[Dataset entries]
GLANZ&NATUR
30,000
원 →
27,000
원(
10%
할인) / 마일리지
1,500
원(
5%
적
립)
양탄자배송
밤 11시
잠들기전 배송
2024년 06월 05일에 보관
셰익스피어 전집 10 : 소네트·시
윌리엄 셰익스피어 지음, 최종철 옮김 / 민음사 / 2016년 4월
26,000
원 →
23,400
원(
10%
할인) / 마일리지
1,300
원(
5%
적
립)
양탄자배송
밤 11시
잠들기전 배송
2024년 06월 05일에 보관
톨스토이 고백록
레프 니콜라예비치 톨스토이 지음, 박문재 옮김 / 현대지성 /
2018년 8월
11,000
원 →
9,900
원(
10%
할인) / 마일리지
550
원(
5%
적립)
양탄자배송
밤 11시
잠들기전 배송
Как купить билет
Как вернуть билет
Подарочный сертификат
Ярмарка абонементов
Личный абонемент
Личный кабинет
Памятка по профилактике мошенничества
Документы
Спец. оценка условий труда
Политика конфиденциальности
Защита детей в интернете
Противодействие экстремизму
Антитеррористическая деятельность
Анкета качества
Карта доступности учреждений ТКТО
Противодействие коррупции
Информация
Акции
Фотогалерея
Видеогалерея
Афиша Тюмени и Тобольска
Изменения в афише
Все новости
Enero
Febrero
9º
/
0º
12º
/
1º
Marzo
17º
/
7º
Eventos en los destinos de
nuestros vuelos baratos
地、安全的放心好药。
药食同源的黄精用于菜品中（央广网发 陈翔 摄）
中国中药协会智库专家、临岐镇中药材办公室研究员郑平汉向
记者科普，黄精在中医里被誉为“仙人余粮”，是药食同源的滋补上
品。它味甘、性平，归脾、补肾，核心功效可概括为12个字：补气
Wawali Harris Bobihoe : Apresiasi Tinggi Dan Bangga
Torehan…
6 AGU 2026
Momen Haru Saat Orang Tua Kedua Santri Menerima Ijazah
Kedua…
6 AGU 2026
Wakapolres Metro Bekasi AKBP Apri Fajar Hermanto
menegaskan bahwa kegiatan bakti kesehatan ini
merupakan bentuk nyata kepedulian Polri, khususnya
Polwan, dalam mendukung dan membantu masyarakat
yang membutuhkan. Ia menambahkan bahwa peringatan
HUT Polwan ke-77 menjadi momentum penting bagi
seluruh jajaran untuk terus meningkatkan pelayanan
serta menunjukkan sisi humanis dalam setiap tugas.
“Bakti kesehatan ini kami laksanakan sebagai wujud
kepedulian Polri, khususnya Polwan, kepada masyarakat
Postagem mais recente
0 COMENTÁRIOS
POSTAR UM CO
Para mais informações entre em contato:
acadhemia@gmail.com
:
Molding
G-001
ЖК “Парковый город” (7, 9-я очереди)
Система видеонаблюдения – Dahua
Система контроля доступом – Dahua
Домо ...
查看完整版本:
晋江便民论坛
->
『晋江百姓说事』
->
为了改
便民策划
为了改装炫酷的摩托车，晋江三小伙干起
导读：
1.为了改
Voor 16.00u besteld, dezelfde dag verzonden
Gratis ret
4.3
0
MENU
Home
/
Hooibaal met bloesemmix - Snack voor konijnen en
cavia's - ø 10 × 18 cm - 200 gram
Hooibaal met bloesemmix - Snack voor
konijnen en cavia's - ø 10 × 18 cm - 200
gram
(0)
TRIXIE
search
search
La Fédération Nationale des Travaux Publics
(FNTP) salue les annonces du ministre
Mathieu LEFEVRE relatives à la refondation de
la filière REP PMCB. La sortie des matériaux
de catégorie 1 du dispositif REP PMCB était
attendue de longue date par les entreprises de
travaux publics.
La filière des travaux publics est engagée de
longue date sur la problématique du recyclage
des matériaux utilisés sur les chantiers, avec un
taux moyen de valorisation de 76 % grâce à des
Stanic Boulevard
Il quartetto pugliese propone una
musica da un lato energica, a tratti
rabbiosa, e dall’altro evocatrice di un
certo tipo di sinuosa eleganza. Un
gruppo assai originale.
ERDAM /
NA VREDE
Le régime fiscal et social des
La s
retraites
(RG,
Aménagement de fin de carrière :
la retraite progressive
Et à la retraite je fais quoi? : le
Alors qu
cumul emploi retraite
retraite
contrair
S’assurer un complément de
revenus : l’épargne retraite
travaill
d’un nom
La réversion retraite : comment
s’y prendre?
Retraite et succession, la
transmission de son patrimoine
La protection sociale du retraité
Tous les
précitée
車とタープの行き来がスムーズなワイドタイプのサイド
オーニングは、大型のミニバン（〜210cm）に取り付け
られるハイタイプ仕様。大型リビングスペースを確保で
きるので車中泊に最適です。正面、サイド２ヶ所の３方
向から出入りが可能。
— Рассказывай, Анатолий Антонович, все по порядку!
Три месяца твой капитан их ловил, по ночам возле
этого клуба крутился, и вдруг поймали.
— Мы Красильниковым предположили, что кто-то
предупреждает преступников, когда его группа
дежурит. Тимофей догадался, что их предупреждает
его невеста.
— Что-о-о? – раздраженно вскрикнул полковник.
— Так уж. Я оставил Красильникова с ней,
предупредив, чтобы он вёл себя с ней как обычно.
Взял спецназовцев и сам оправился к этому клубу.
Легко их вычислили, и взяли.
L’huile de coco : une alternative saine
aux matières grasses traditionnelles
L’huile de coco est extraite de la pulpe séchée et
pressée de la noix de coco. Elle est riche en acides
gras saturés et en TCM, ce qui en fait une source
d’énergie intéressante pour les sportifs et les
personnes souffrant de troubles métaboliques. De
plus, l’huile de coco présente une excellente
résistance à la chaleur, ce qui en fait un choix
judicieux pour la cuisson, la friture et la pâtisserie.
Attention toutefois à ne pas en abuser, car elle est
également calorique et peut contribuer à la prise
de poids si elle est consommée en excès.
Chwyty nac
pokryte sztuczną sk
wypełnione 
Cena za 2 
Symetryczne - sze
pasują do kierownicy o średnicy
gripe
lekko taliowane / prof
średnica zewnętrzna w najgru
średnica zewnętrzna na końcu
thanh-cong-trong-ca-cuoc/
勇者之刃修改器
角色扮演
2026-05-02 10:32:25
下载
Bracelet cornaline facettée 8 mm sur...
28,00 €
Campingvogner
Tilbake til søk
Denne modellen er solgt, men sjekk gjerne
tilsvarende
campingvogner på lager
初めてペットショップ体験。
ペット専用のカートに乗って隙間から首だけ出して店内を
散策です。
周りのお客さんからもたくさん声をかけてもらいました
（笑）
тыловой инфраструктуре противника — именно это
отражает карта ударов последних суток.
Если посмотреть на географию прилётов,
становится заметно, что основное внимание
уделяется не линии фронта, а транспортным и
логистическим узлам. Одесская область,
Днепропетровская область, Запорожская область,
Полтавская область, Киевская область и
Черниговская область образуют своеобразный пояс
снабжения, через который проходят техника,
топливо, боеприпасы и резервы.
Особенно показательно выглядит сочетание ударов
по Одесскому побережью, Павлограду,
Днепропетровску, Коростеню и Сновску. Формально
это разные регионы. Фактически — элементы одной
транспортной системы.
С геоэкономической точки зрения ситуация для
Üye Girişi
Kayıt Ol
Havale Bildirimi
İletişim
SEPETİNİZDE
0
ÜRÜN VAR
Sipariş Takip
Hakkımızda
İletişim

- _PROBLEM TO SOLVE_
Which lines run from the one holding "merupakan bentuk nyata" through the one holding "предположили, что кто-то" in the records above? Repeat them exactly, both included, and nothing more.

- _RESULT_
merupakan bentuk nyata kepedulian Polri, khususnya
Polwan, dalam mendukung dan membantu masyarakat
yang membutuhkan. Ia menambahkan bahwa peringatan
HUT Polwan ke-77 menjadi momentum penting bagi
seluruh jajaran untuk terus meningkatkan pelayanan
serta menunjukkan sisi humanis dalam setiap tugas.
“Bakti kesehatan ini kami laksanakan sebagai wujud
kepedulian Polri, khususnya Polwan, kepada masyarakat
Postagem mais recente
0 COMENTÁRIOS
POSTAR UM CO
Para mais informações entre em contato:
acadhemia@gmail.com
:
Molding
G-001
ЖК “Парковый город” (7, 9-я очереди)
Система видеонаблюдения – Dahua
Система контроля доступом – Dahua
Домо ...
查看完整版本:
晋江便民论坛
->
『晋江百姓说事』
->
为了改
便民策划
为了改装炫酷的摩托车，晋江三小伙干起
导读：
1.为了改
Voor 16.00u besteld, dezelfde dag verzonden
Gratis ret
4.3
0
MENU
Home
/
Hooibaal met bloesemmix - Snack voor konijnen en
cavia's - ø 10 × 18 cm - 200 gram
Hooibaal met bloesemmix - Snack voor
konijnen en cavia's - ø 10 × 18 cm - 200
gram
(0)
TRIXIE
search
search
La Fédération Nationale des Travaux Publics
(FNTP) salue les annonces du ministre
Mathieu LEFEVRE relatives à la refondation de
la filière REP PMCB. La sortie des matériaux
de catégorie 1 du dispositif REP PMCB était
attendue de longue date par les entreprises de
travaux publics.
La filière des travaux publics est engagée de
longue date sur la problématique du recyclage
des matériaux utilisés sur les chantiers, avec un
taux moyen de valorisation de 76 % grâce à des
Stanic Boulevard
Il quartetto pugliese propone una
musica da un lato energica, a tratti
rabbiosa, e dall’altro evocatrice di un
certo tipo di sinuosa eleganza. Un
gruppo assai originale.
ERDAM /
NA VREDE
Le régime fiscal et social des
La s
retraites
(RG,
Aménagement de fin de carrière :
la retraite progressive
Et à la retraite je fais quoi? : le
Alors qu
cumul emploi retraite
retraite
contrair
S’assurer un complément de
revenus : l’épargne retraite
travaill
d’un nom
La réversion retraite : comment
s’y prendre?
Retraite et succession, la
transmission de son patrimoine
La protection sociale du retraité
Tous les
précitée
車とタープの行き来がスムーズなワイドタイプのサイド
オーニングは、大型のミニバン（〜210cm）に取り付け
られるハイタイプ仕様。大型リビングスペースを確保で
きるので車中泊に最適です。正面、サイド２ヶ所の３方
向から出入りが可能。
— Рассказывай, Анатолий Антонович, все по порядку!
Три месяца твой капитан их ловил, по ночам возле
этого клуба крутился, и вдруг поймали.
— Мы Красильниковым предположили, что кто-то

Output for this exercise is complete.